You've been working feverishly to implement a new feature for your customer. There's some crazy complexity in the business logic, and a very simple UI as well. It's a lot of work.
With a herculean effort, you just about meet your deadline. The business logic is bullet-proof, but the UI is still a little rough. No worries though, that's the easiest and least risky part.
You head off to demo it for the customer. They immediately start picking at the UI: "the alignment of this column is off", "this label should be bold", and so on. Before they even get to the actual functionality (the meat of the work!), you can tell they're already a little underwhelmed.
In the end, everything works great, just a few minor UI glitches. You know it's truly a big success that it's even functional, but the customer isn't ecstatic, and you can't help but feel a little dejected.
So is it reasonable to feel this way? Yeah, probably. But it shouldn't be unexpected. As most seasoned developers know, the user interface carries an incommensurate amount of weight in terms of the customer's perception of the quality and completeness of the product. One reason this is true is due to something called the Halo Effect.
In a nutshell, the Halo Effect is a built-in cognitive bias that drives us to believe that if our initial impression of something (or someone) was favorable, the rest will be favorable as well. For example, plenty of studies have shown that we're more likely to confer positive traits (like intelligence, creativity, etc.) to good looking people, even when we know little (or nothing!) about them other than their appearance.
Or consider another example adapted from a famous experiment by Solomon Asch: imagine there are two people vying for a job, and all you know are a few attributes. Person A is...
intelligent, inquisitive, calm, serious, passive, unambitious
...and Person B is...
unambitious, passive, serious, calm, inquisitive, intelligent
Without thinking too deeply, who would you hire? Your intuition probably steered you to Person A, but if you look closely, both A and B have the same exact attributes, just in opposite orders. Why would we perceive them differently?
Well, after reading just one or two characteristics, we already begin to form a general impression of the person. Subsequent characteristics can serve to enrich this view if they are consistent with the initial characteristics, but if they conflict then they get filtered out (or at least carry less weight). In other words, our brains prefer coherence, and disregard dissonance.
Back to the world of software development, it's now more clear why minor user interface peccadillos (a typo in a label, for example) can significantly impact a customer's perception of the overall quality or even value of the software we build, to an extent that seems capricious or unfair. That's just how our brains work.
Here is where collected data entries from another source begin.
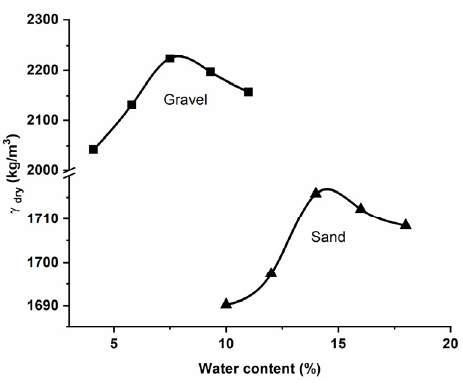
Figure 3. Optimum water content of the gravel and sand used ( note discontinuity and varying scale of the y ‐ axis ).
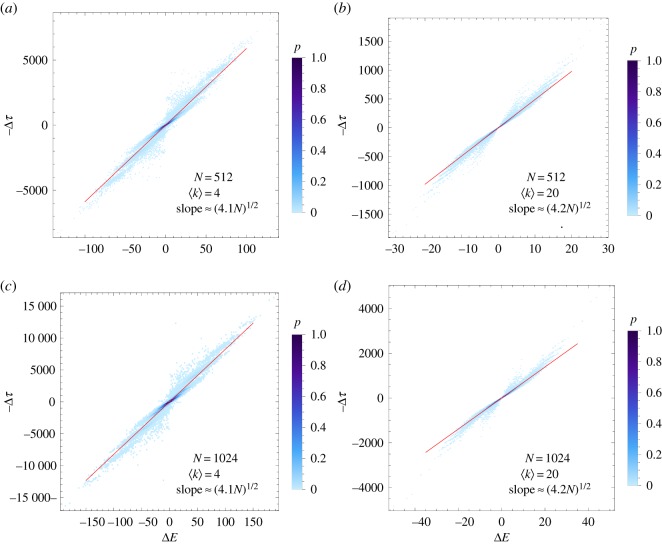
Asymmetry in the Barabási–Albert GENs ΔEij = Eij − Eji compared with the asymmetry in the MFPTs for those networks, Δτij = τij − τji. The figure labels are identical to those in figure 5, with a similar behaviour in scaling and variation from the best fit line.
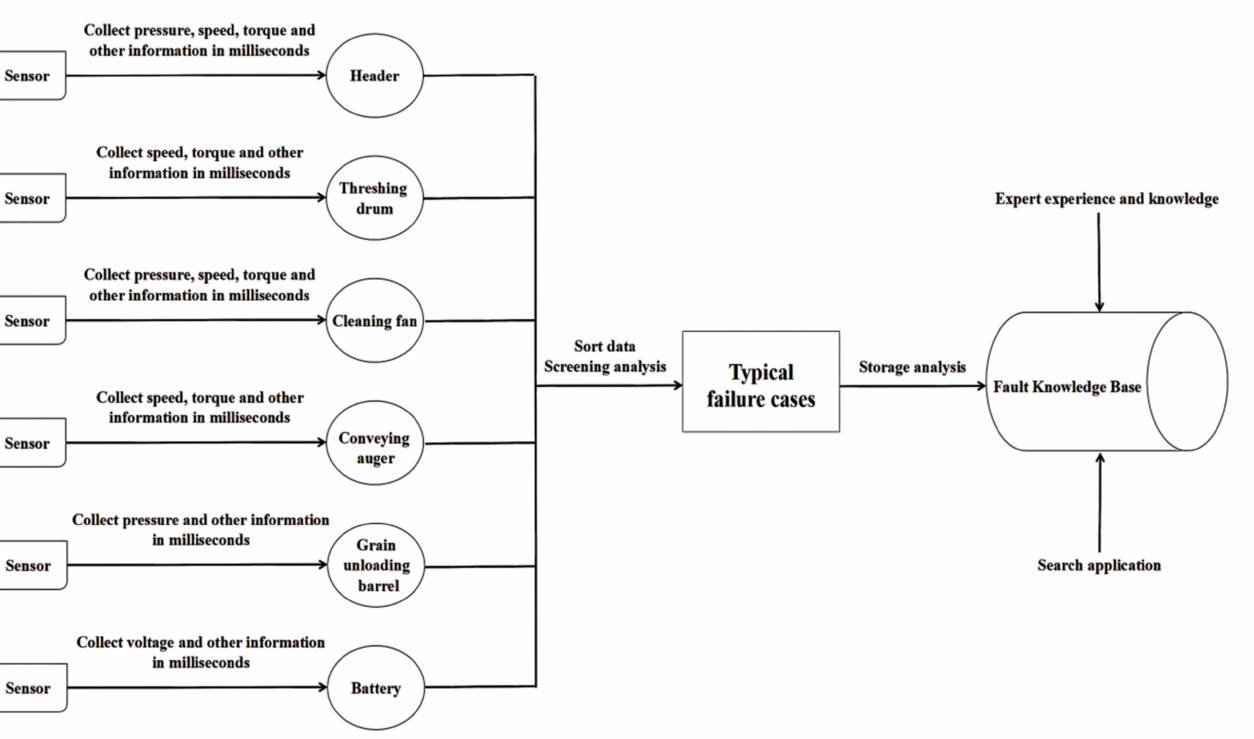
Figure 6. Fault diagnosis flow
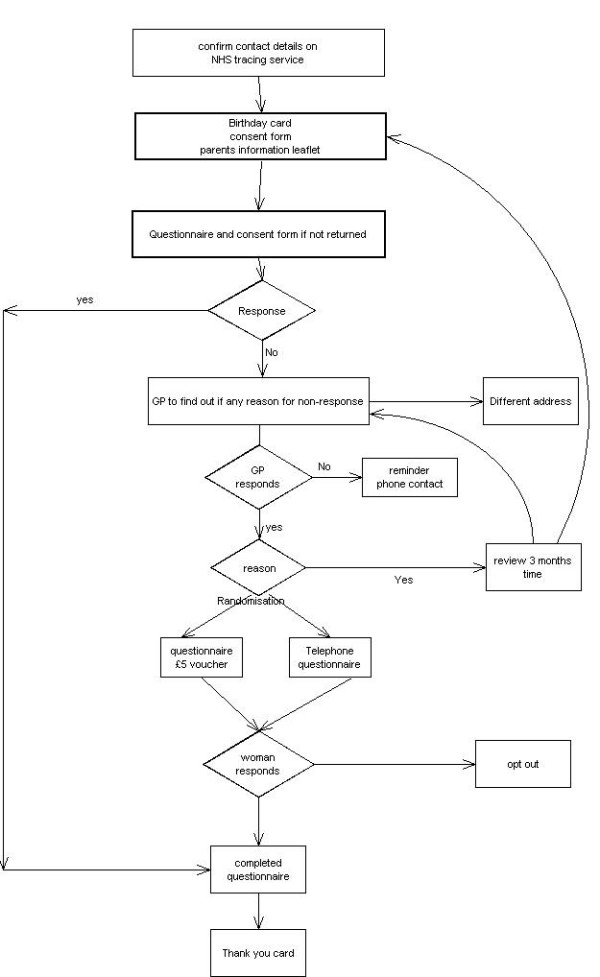
Child in 7th year.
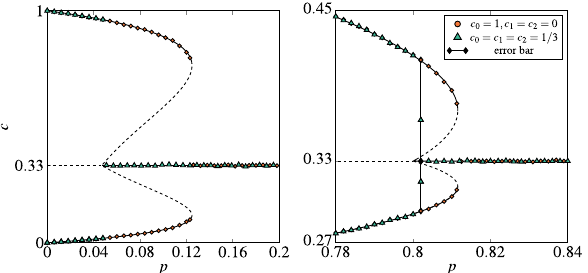
Figure 6. Dependence between the stationary concentration of agents in state 0 and probability of independence p within the annealed (left panel) and the quenched (right panel) approach for q = 5 and s = 3 . Lines represent the solutions of Eqs. (12) and (30): solid and dashed lines correspond to stable and unstable steady states, respectively. Symbols represent the outcome from MC simulations for the system size N = 5 × 10 5 . The results are averaged over ten runs and collected after t = 10 5 MCS. Simulations are performed from two different initial conditions indicated in the legend. To compare analytical with MC results we plotted also error bars, but for almost all values of p they are invisible, i.e. smaller than the symbols representing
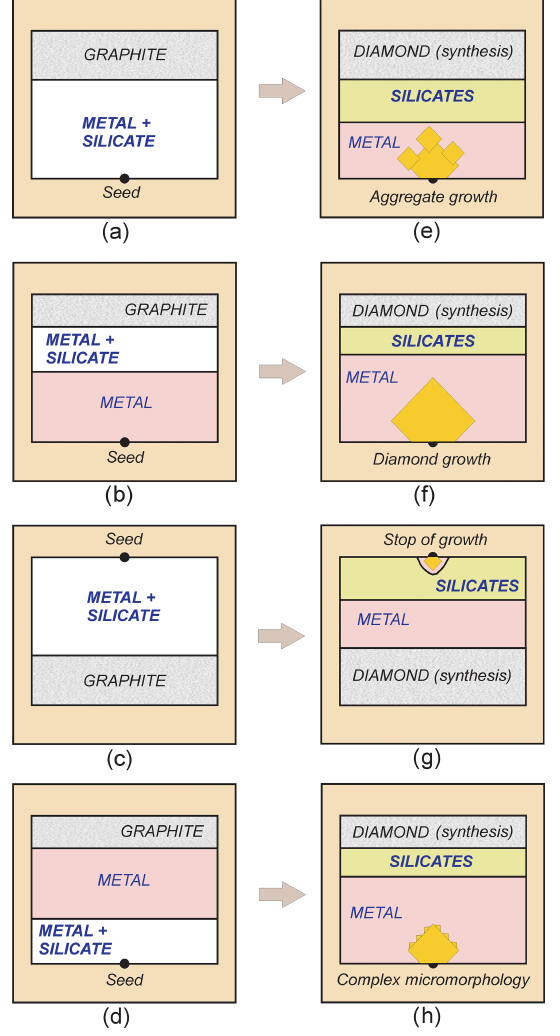
Figure 1. Schematic vertical cross sections of high-pressure sample assembly configurations used in experiments for diamond growth together with silicate minerals (a–d) , and sketch drawing of the re- spective run products (e–h) . (a) Basalt is evenly mixed with metal powder, and the diamond seed is located at the bottom of the cham- ber; (b) similar configuration but the lower part of initial metal does not contain basalt; (c) basalt is evenly mixed with metal powder, and the diamond seed is located at the top of the chamber; (d) the diamond seed is located at the bottom of the chamber and is cov- ered with a thin layer of a mixture of metal and basalt – the rest of the sample is a basalt-free Fe–Ni metal. Note that after experiments newly formed silicate phases were found mainly in the upper part of the chamber. Growth of diamond on a seed crystal occurred in the form of monocrystals (f) , crystals of complex micromorphol- ogy with growth pyramids present on (111) faces (h) , or as parallel- growth aggregates (e) . Only a little diamond growth was observed when the seed crystals were placed at the top of the chamber (g) . For further explanation of run products the reader is referred to the Results section and to Table 1.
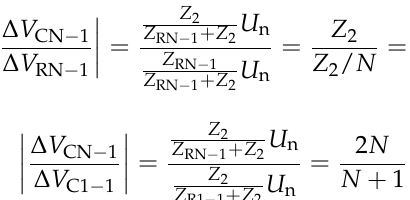
Figure 12. The overvoltages for different transformers when the number of running feeders changes: ( a ) amplitude; ( b ) steepness.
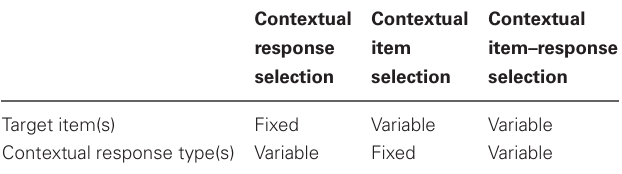
Table 1 | Categorization of contextual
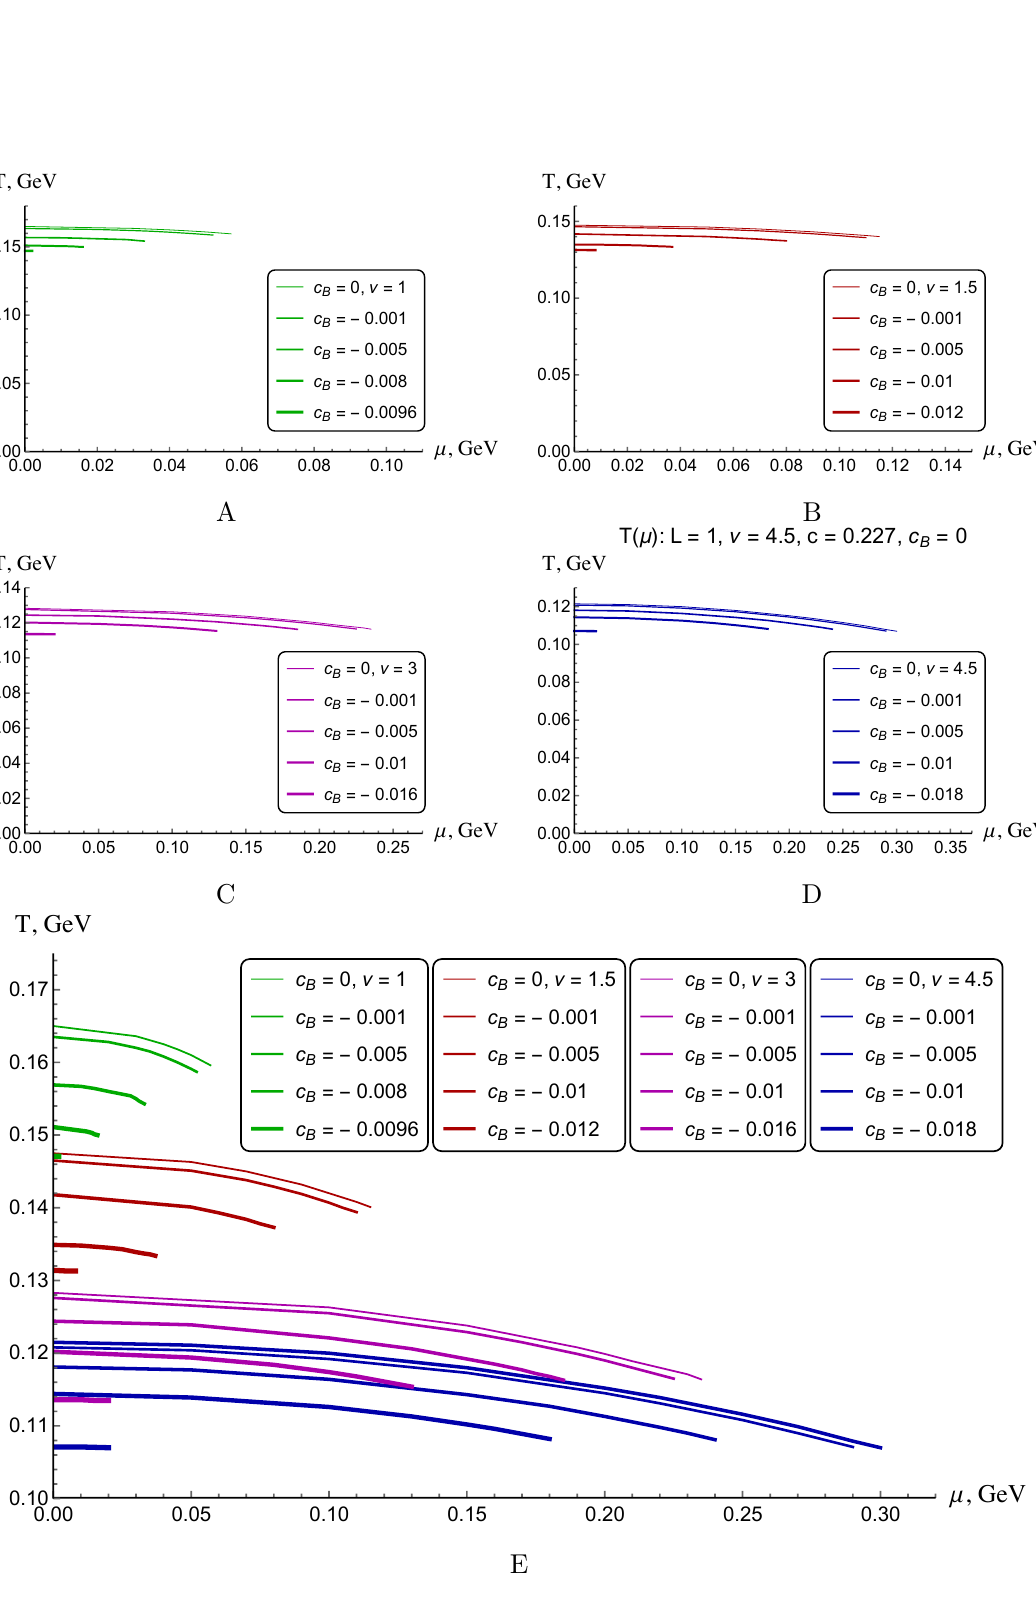
Figure 9 . Background phase transition lines depending on c B for ν = 1 (A), ν = 1 . 5 (B), ν = 3 (C), ν = 4 . 5 (D) and all of them together (E); c = 0 . 227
Essentially, the user interface is the physical appearance of our applications, and as such, customers will use it to form their initial impressions of the application as a whole. Once this impression is formed, it's difficult to undo. If the user interface is organized, clean, and pleasing, the customer will naturally assume the system behind it is too; but the opposite is true as well.
In the end, especially if you're early on with a customer and trust hasn't been completely established, don't focus on the back-end to the exclusion of the front-end, even if the UI is a cinch. That mis-aligned column may only take 15 seconds to fix, but it'll be worth a whole lot more in terms of your customer's perception of quality!